Micronucleus induction and reproductive death in a human cell line exposed to low-energy argon beam

Little is known about the action of charged particles of very high linear energy transfer (LET) on human cells and, in particular, the relationship between DNA damage and reproductive death. The aim of this study was to measure the biological efficiency of a low-energy argon beam (E=7.1 MeV/nucleon, LET= 1590 keV/µm) produced at GSI, Darmstadt, on a human melanoma cell line (CAL4) established in our Institute. Two different methods were used: the micronucleus (MN) test and the colonyforming assay. The MN test, using the cytochalasin-block method, is a measure of genotoxic damage. MN are scored in binucleate cells (BNC) and are formed from acentric fragments or whole chromosomes that have not been incorporated into daughter nuclei at mitosis. The colonyforming assay quantifies reproductive death. Parallel experiments were run with cobalt gamma-rays for comparison. After Co irradiation, the MN-free BNC dose-response curve coincided with that of the loss of colony-forming ability, suggesting the potential of the former as a predictive test of cell killing. After Ar irradiation, there was a dissociation between the two effects, especially at high doses: cell death was greater than the frequency of BNC with MN. The inactivation cross-section was 74 µm2; it was 39 µm2 for MN yield. Therefore, the relative biological effectiveness (RBE) was higher for cell killing than for MN yield (0.8 and 0.5, respectively, at a Co dose of 3 Gy).

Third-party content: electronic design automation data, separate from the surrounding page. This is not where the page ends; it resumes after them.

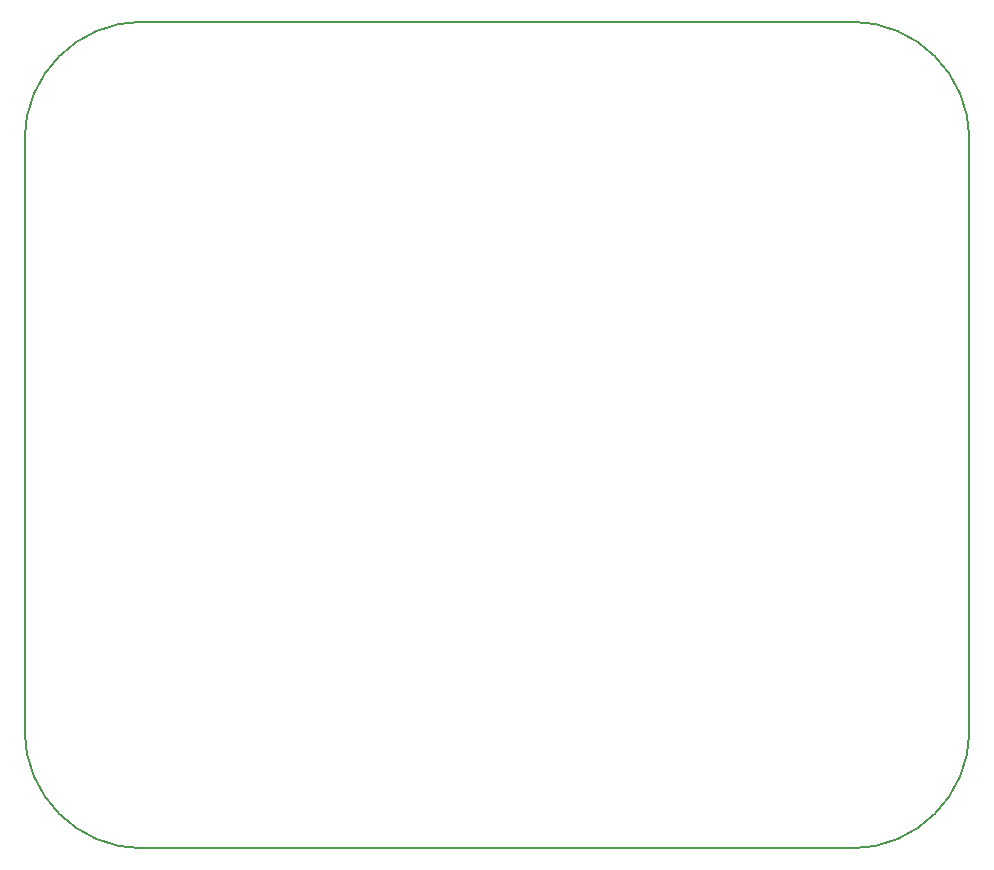
<source format=gm1>
G04 #@! TF.FileFunction,Profile,NP*
%FSLAX46Y46*%
G04 Gerber Fmt 4.6, Leading zero omitted, Abs format (unit mm)*
G04 Created by KiCad (PCBNEW 4.0.7) date Wed Mar 14 11:03:06 2018*
%MOMM*%
%LPD*%
G01*
G04 APERTURE LIST*
%ADD10C,0.025400*%
%ADD11C,0.150000*%
G04 APERTURE END LIST*
D10*
D11*
X100000000Y-140000000D02*
G75*
G02X90000000Y-130000000I0J10000000D01*
G01*
X170000000Y-130000000D02*
G75*
G02X160000000Y-140000000I-10000000J0D01*
G01*
X160000000Y-70000000D02*
G75*
G02X170000000Y-80000000I0J-10000000D01*
G01*
X90000000Y-80000000D02*
G75*
G02X100000000Y-70000000I10000000J0D01*
G01*
X160000000Y-70000000D02*
X100000000Y-70000000D01*
X170000000Y-130000000D02*
X170000000Y-80000000D01*
X100000000Y-140000000D02*
X160000000Y-140000000D01*
X90000000Y-80000000D02*
X90000000Y-130000000D01*
M02*

</source>
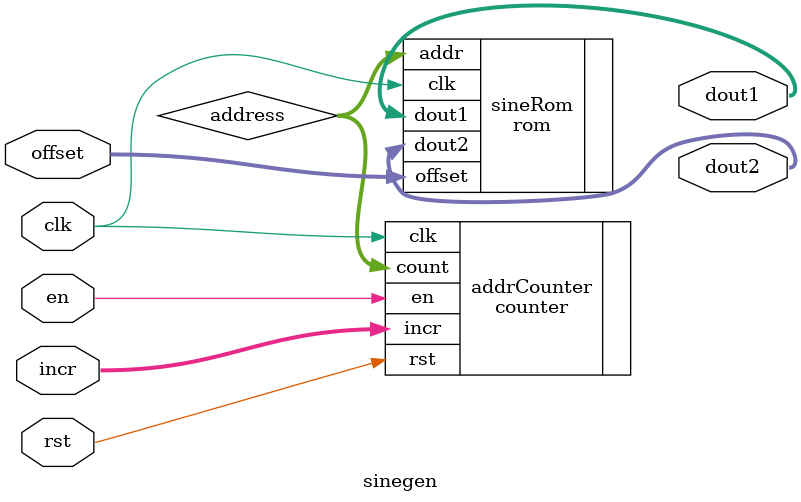
<source format=sv>
module sinegen #(
    parameter   A_WIDTH = 8,
                D_WIDTH = 8
)(
    input logic                 clk,    // clock
    input logic                 rst,    // reset
    input logic                 en,     // enable
    input logic [D_WIDTH-1:0]   incr,   // increment for addr counter
    input logic [D_WIDTH-1:0]   offset,
    output logic [D_WIDTH-1:0]   dout1,   // output data
    output logic [D_WIDTH-1:0]   dout2    // output data
);

    logic [A_WIDTH-1:0]         address; // interconnect wire
    //logic [A_WIDTH-1:0]         address2; // interconnect wire

counter addrCounter (
    .clk (clk),
    .rst (rst),
    .en (en),
    .incr (incr),
    .count (address)
);

rom sineRom (
    .clk (clk),
    .addr (address),
    //.addr2 (address2),
    .dout1 (dout1),
    .dout2 (dout2),
    .offset (offset)
);

endmodule

</source>
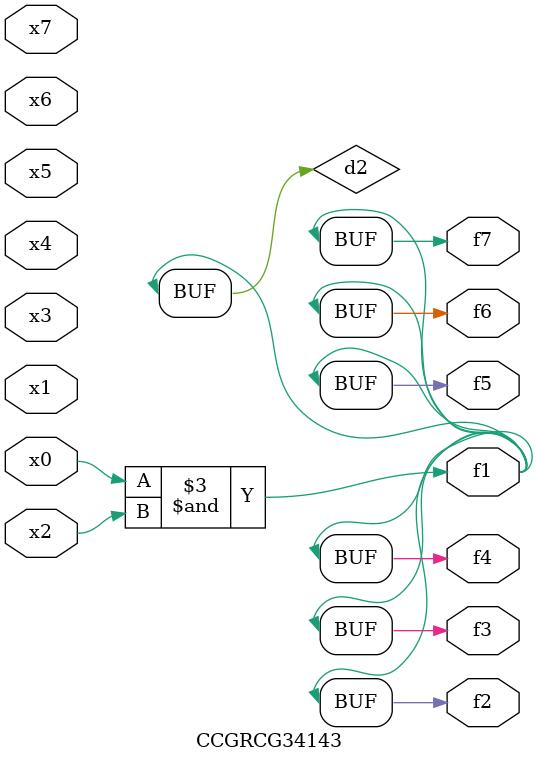
<source format=v>
module CCGRCG34143(
	input x0, x1, x2, x3, x4, x5, x6, x7,
	output f1, f2, f3, f4, f5, f6, f7
);

	wire d1, d2;

	nor (d1, x3, x6);
	and (d2, x0, x2);
	assign f1 = d2;
	assign f2 = d2;
	assign f3 = d2;
	assign f4 = d2;
	assign f5 = d2;
	assign f6 = d2;
	assign f7 = d2;
endmodule

</source>
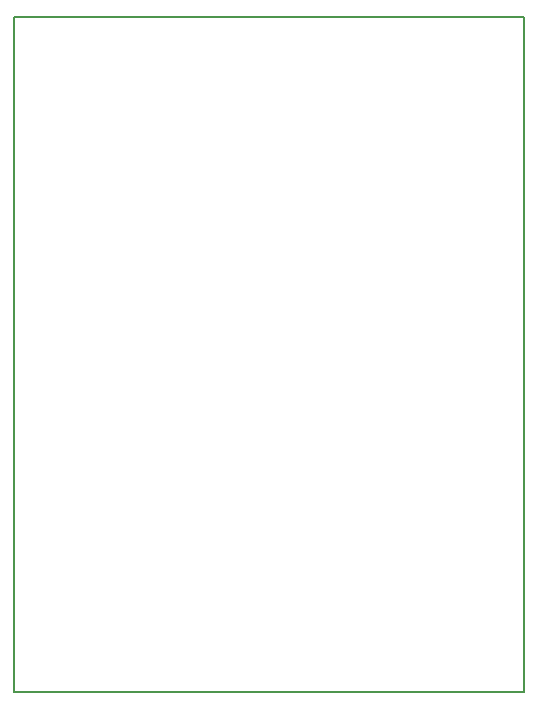
<source format=gbr>
G04 #@! TF.FileFunction,Profile,NP*
%FSLAX46Y46*%
G04 Gerber Fmt 4.6, Leading zero omitted, Abs format (unit mm)*
G04 Created by KiCad (PCBNEW 4.0.7) date 06/16/18 22:40:50*
%MOMM*%
%LPD*%
G01*
G04 APERTURE LIST*
%ADD10C,0.100000*%
%ADD11C,0.150000*%
G04 APERTURE END LIST*
D10*
D11*
X172720000Y-124460000D02*
X172720000Y-67310000D01*
X129540000Y-124460000D02*
X172720000Y-124460000D01*
X129540000Y-67310000D02*
X129540000Y-124460000D01*
X172720000Y-67310000D02*
X129540000Y-67310000D01*
M02*

</source>
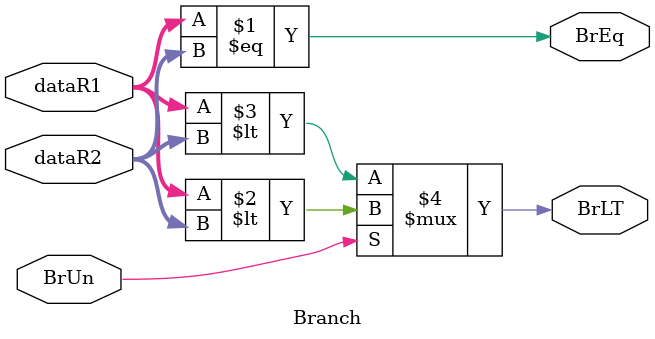
<source format=sv>
module Branch(
    input logic [31:0] dataR1,     // R[rs1]
    input logic [31:0] dataR2,     // R[rs2]
    input logic    BrUn,  // 0 = signed compare, 1 = unsigned compare

    output logic   BrEq,
    output logic   BrLT   
);

    // Equality check 
    assign BrEq = (dataR1 == dataR2);

    // Less-than check 
    assign BrLT = (BrUn) ? (dataR1 < dataR2) : ($signed(dataR1) < $signed(dataR2));

endmodule

</source>
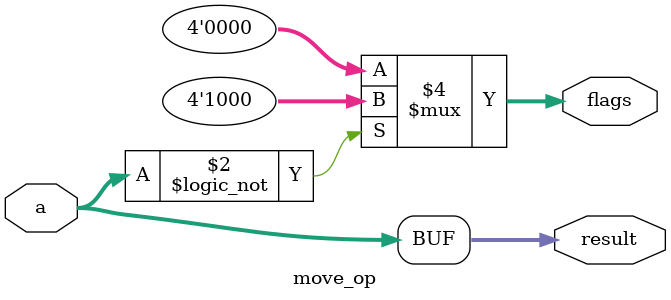
<source format=sv>
module move_op #(parameter N=32)
(
  input logic [N-1:0] a,
  output logic [N-1:0] result,
  output logic [3:0] flags
);

  assign result = a;
  
  //definimos el orden de los flags como (Z)(N)(C)(V)
  
  always @(result)
    begin
      if(result == 32'd0)
	     flags=4'b1000;
		else
			flags=4'b0000;	
    end
endmodule 
</source>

The total MN count in BNC followed the same pattern of response as the fraction of BNC with MN. However, multiple (>2) MN in BNC were more frequently observed after low-dose Ar irradiation than after gamma-ray exposure (RBE>1). Moreover, the frequency of multiple MN induction exceeded that expected from a Poisson distribution attribution at all dose levels of Ar irradiation. These results indicate that (1) cell killing after 7.1-MeV Ar beam irradiation is less effective than after Co irradiation at an equivalent average energy deposition; (2) unlike gamma-rays, Ar particles are more efficient at cell killing than in producing MN; (3) the frequent scoring of multiple MN suggests the production of multiple damage sites, even at low fluences of Ar particles.